**INPUT MATERIAL**
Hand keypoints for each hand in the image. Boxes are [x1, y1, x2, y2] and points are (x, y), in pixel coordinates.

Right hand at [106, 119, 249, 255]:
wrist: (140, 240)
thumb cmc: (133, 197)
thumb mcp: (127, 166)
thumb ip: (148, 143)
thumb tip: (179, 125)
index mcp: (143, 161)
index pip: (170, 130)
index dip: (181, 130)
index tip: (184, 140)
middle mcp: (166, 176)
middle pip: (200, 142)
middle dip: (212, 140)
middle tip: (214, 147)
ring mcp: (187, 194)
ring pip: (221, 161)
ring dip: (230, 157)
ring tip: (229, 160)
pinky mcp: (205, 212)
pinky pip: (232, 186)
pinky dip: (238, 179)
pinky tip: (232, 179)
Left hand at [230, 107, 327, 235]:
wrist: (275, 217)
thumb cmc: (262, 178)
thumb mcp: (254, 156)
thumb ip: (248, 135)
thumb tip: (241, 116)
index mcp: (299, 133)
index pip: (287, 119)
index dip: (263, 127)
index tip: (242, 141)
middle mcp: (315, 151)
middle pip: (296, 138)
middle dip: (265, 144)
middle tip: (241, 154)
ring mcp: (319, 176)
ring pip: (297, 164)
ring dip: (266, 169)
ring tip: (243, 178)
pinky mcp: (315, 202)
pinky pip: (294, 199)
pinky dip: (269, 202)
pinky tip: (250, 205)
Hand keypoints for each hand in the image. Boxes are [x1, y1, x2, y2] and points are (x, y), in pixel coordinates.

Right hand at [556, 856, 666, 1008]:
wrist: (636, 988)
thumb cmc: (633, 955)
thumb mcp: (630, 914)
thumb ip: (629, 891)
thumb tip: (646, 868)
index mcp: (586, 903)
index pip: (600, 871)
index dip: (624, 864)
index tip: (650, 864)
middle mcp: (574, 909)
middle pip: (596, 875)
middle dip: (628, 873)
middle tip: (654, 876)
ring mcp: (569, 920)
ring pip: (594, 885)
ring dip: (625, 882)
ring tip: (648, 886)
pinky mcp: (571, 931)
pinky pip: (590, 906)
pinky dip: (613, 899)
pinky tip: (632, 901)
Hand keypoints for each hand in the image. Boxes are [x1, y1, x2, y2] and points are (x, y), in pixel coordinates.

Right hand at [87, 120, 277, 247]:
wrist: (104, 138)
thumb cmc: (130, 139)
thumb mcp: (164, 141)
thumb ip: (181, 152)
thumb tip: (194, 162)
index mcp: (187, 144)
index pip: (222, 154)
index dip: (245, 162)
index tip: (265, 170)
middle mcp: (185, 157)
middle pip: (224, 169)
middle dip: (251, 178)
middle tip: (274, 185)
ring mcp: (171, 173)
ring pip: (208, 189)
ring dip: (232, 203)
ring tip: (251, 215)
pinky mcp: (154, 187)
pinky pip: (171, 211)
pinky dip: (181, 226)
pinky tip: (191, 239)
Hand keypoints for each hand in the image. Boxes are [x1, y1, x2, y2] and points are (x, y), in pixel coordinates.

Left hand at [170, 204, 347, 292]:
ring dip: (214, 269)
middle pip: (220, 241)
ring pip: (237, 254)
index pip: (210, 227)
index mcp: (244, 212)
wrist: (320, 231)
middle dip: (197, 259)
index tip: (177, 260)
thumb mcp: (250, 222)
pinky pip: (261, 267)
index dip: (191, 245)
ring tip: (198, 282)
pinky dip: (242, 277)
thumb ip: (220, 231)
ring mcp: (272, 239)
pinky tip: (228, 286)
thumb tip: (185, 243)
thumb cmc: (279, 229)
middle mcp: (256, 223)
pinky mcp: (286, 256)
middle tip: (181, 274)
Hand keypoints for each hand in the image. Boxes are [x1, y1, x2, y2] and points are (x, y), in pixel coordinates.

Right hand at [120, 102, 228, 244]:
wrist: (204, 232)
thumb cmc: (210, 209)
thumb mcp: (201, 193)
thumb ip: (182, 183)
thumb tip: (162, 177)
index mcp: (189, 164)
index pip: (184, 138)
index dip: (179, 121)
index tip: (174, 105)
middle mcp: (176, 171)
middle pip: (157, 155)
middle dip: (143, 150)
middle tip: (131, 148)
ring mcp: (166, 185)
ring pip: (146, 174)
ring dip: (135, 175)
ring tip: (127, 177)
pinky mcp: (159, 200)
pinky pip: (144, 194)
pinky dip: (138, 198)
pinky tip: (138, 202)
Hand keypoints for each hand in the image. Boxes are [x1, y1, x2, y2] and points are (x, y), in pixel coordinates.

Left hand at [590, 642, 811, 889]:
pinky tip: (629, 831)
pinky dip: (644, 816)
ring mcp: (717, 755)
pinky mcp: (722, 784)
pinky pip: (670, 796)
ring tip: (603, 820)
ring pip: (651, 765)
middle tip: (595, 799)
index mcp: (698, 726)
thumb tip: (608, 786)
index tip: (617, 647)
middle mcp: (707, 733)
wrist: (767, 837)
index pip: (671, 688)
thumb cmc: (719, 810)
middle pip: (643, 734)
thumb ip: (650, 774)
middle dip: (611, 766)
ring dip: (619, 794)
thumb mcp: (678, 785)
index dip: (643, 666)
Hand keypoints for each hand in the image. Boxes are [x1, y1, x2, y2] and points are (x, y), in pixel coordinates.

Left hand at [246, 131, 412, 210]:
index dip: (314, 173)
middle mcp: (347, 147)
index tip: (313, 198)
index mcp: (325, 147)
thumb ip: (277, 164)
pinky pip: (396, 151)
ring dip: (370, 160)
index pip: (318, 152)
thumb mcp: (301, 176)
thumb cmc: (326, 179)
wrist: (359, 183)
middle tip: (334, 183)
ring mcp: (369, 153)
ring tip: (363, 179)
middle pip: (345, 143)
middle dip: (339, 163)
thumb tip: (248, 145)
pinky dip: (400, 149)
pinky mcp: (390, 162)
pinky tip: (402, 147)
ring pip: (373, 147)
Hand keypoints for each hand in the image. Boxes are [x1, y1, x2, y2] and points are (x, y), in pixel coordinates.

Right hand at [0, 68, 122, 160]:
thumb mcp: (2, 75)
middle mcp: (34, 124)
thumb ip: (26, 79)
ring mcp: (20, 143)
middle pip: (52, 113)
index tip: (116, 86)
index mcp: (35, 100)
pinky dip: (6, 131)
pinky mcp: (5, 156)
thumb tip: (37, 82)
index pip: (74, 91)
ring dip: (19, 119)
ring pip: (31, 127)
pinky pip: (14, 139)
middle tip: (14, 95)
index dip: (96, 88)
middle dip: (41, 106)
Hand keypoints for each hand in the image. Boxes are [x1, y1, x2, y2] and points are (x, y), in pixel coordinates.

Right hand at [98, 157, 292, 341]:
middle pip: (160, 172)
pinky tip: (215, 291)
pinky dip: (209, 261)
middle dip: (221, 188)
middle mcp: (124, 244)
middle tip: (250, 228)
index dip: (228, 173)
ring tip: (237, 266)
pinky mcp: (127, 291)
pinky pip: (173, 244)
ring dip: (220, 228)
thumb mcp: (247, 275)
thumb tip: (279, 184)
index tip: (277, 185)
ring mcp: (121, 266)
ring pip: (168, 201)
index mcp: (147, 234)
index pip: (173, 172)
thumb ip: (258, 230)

**WHAT IS NEEDED**
Using the data above, say how many lines include the word "wrist". Write only that number.

**WRITTEN RESPONSE**
8